Naomi Klein’s essay entitled Coopting Dissent revolves around the relationship of employers and their employees in the multinational corporations. She discusses how employers believe that their problem is limited to their capacity to communicate their brand to their consumers. She also points out that companies care less on their employees and focus on generation of profit through a cause.
Klein begins with her own experience as a worker for a company that introduced an easy job but later on transformed it and focused on profitability. Corporations adopt their causes to benefit their brands and later on use it for promotion.
The essay, as written by an activist, is critical in tone. It explains that the irony of the corporations’ pursuit for their adopted cause to increase their performance and profitability but behind the rebranding and promotion is the hurtful conditions of their employees. Klein describes the condition of the employers who act as neighborhood friends to customers as “underpaid, casual, and insecure.” They work very hard for the company’s growth.
She emphasizes that companies strive to increase their profitability and customer value through rebranding and adapting advocacies. Rebranding takes place to highlight their concern to their consumers. Klein mentioned that its impact to the underpaid and overworked workers can be considered as the downside of rebranding. Often, employees devote more time to the company that what they usually do. In that case, corporations are not good friends to employees.
In terms of relevance, Klein tackled an important issue that cuts across working class sector. She highlights the issue of inequality and inequity among the employees hidden behind the mantra of warmth and concern of many corporations. And because corporations are being subjected to scrutiny by the civil society, they rebrand to introduce a cause that would likely benefit the company in the end.
Klein’s underlying assumptions, on the other hand, mainly revolved around her experience in Esprit and connected it with the situation of employees based on her own judgments. Klein assumed in her essay that all companies gear towards profit and not for the advantage of their consumers. The messages of companies, according to Klein, are to promote their products and services through their advocacies, and to gain competitive advantage from their causes.
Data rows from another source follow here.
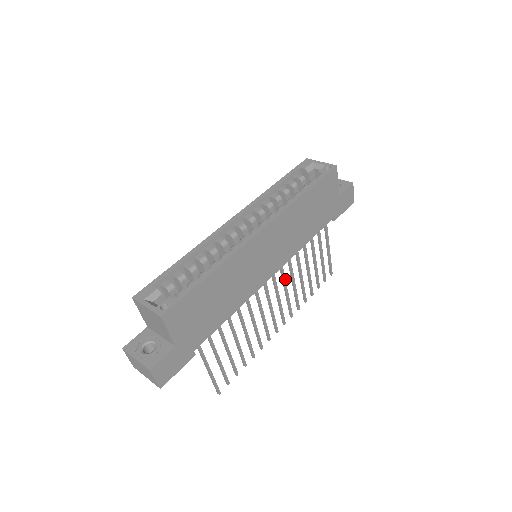
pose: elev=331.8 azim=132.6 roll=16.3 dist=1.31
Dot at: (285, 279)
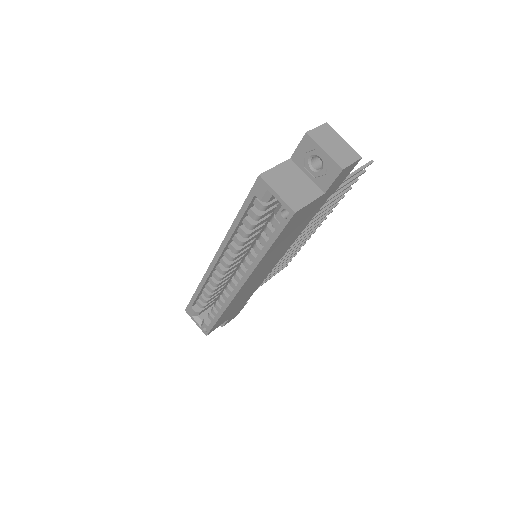
Dot at: (300, 234)
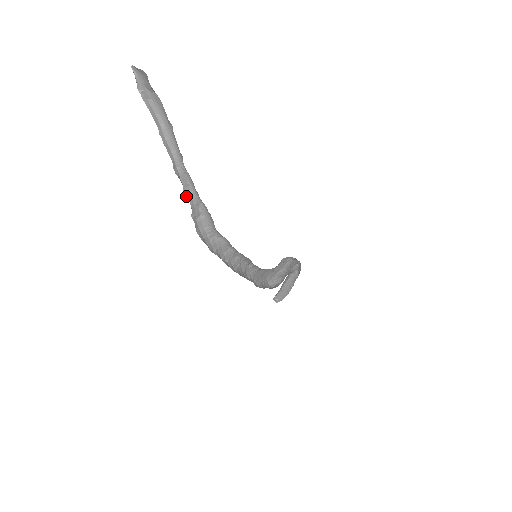
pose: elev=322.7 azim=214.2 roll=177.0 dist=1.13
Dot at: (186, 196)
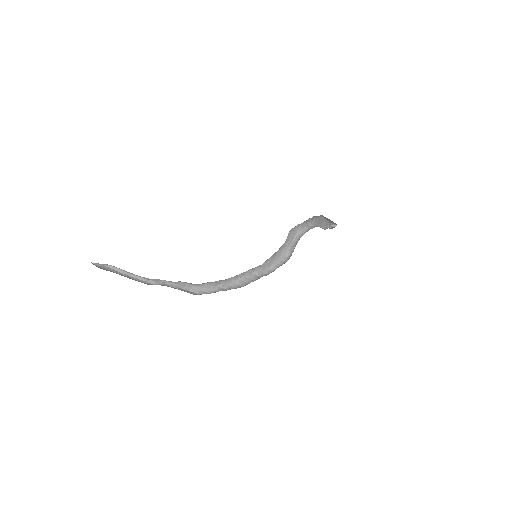
Dot at: (168, 284)
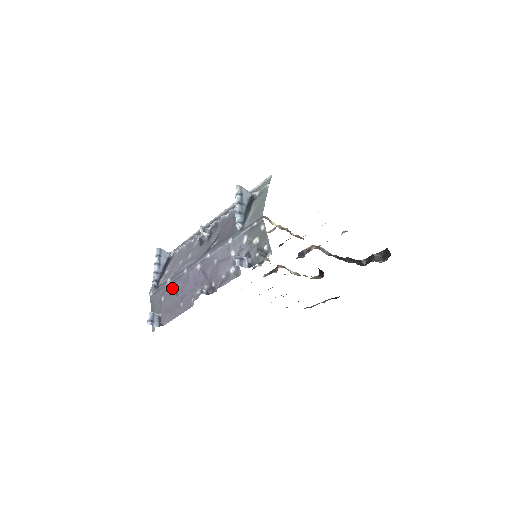
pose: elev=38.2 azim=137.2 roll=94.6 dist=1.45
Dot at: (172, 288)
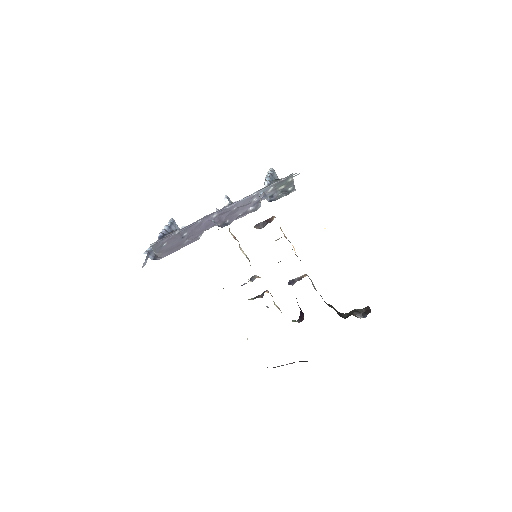
Dot at: (179, 235)
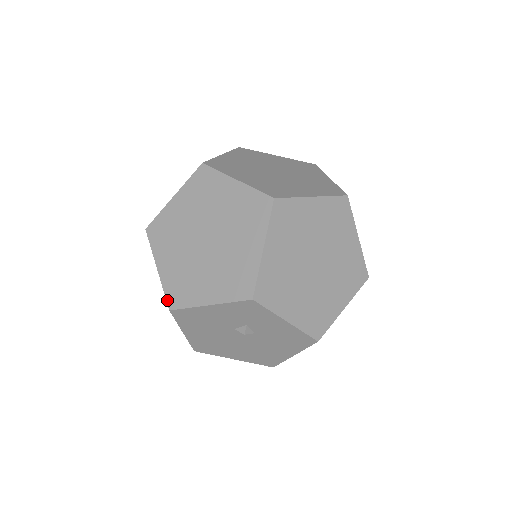
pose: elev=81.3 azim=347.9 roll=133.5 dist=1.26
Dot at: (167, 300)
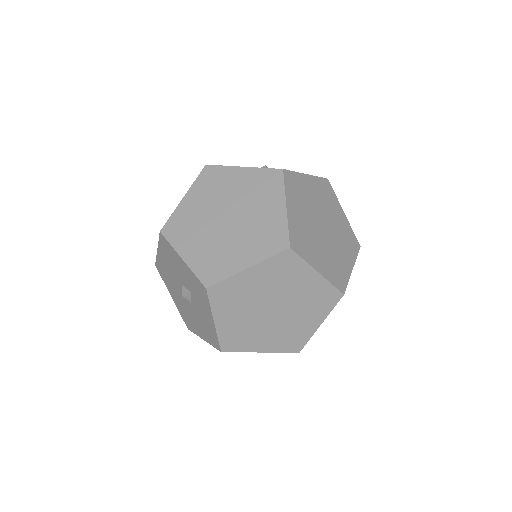
Dot at: (291, 352)
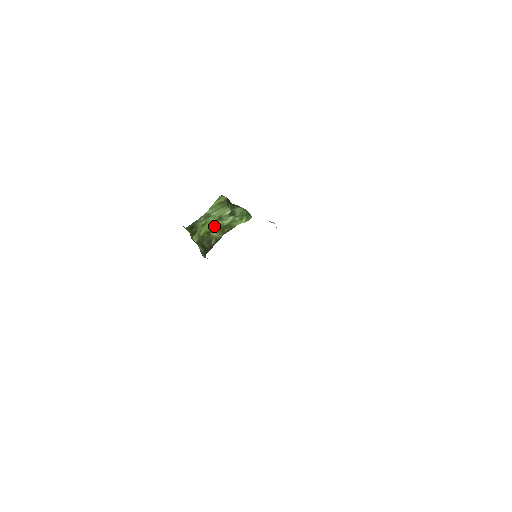
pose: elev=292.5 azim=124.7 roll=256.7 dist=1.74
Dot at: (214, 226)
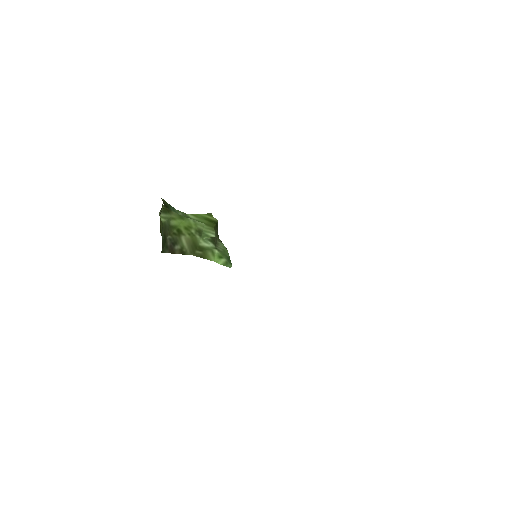
Dot at: (189, 232)
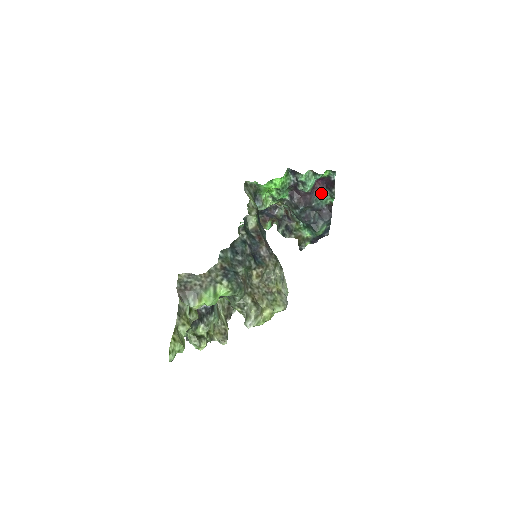
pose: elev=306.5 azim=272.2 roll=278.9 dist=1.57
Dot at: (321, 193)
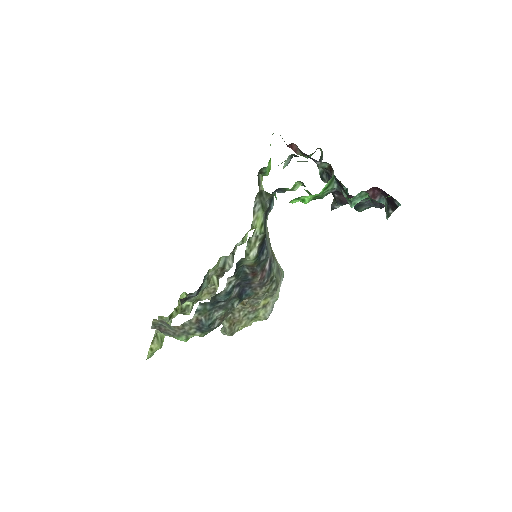
Dot at: (376, 198)
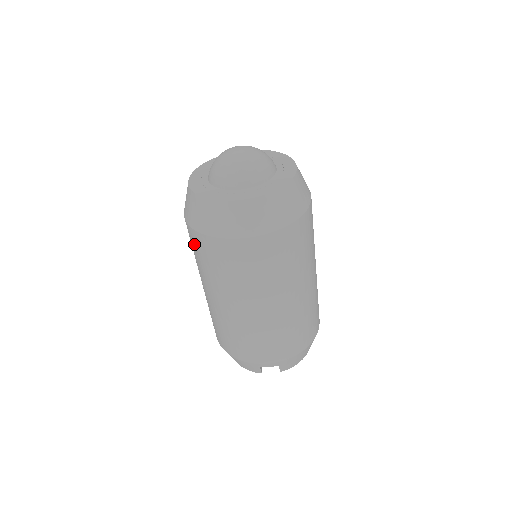
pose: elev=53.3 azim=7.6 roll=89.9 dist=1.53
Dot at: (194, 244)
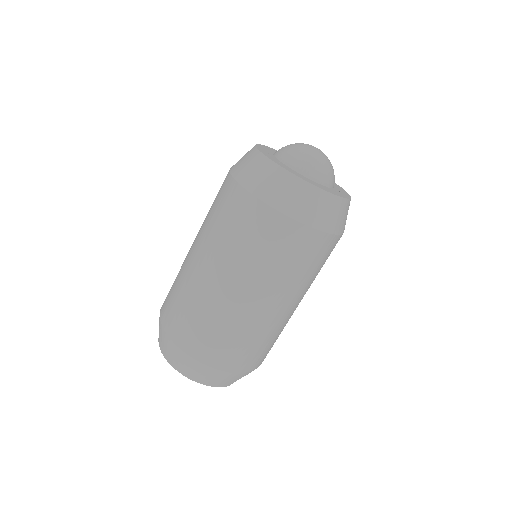
Dot at: (278, 238)
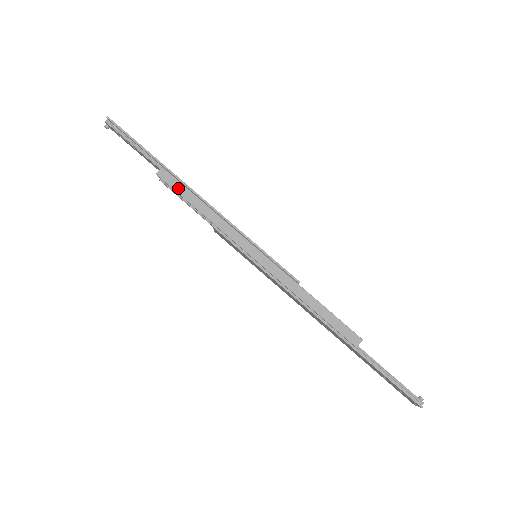
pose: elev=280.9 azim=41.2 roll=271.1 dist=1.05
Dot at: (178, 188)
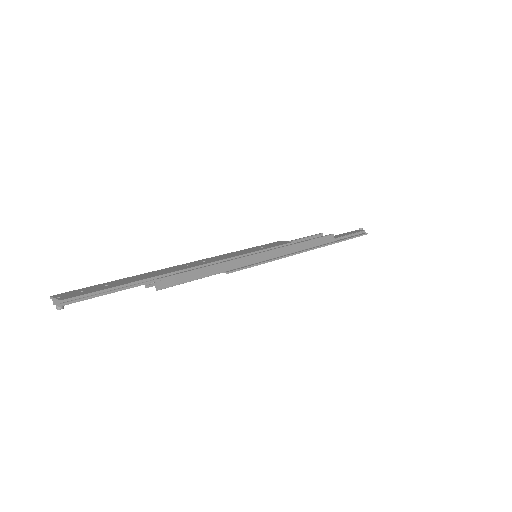
Dot at: (183, 279)
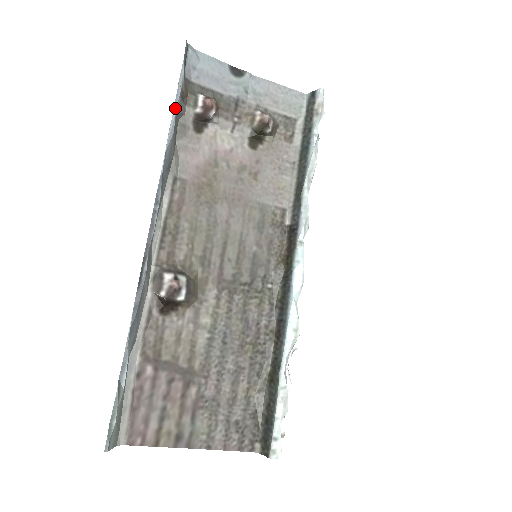
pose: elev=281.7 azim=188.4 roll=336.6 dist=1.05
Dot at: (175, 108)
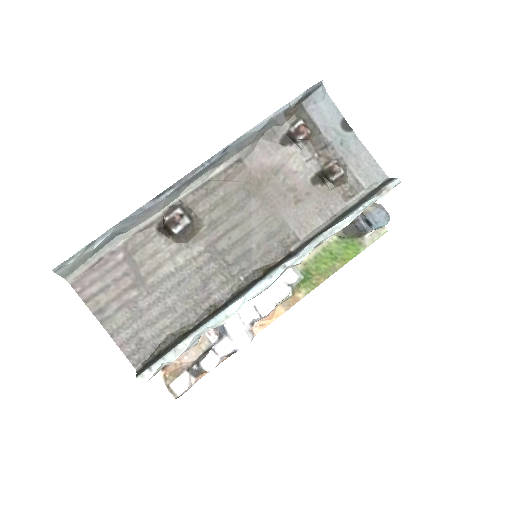
Dot at: (273, 115)
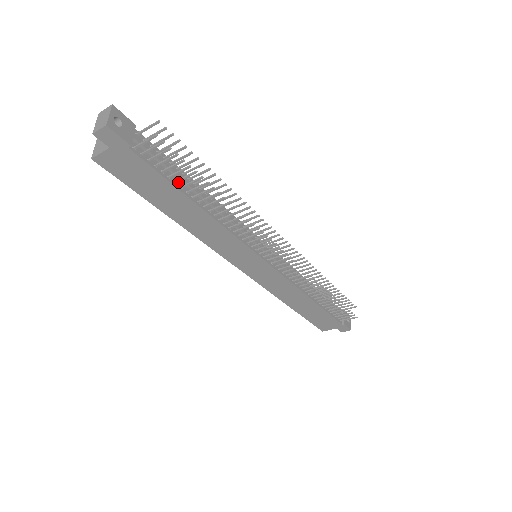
Klein has mainly sided with the employees as it criticizes the corporations’ use of rebranding and promotion to gain advantage. The use of mantra to appease the customers’ depicts the fact that corporations do not have concern on the welfare of their employees.
Behind the warmth and sweet nothings of the companies’ brands are casual, underpaid, and insecure workers. She debunks the idea of her former employer, the Esprit brand, that the corporations are “good friends” to employees as good friends share mutual benefit and do not exploit each other.
In terms of fallacies, Klein has not included the side of some corporations, which could have given light to issues rebranding, sending a message to the customers, and communication. There are no proposed actions and instead, the essay mainly points the responsibility to the corporations.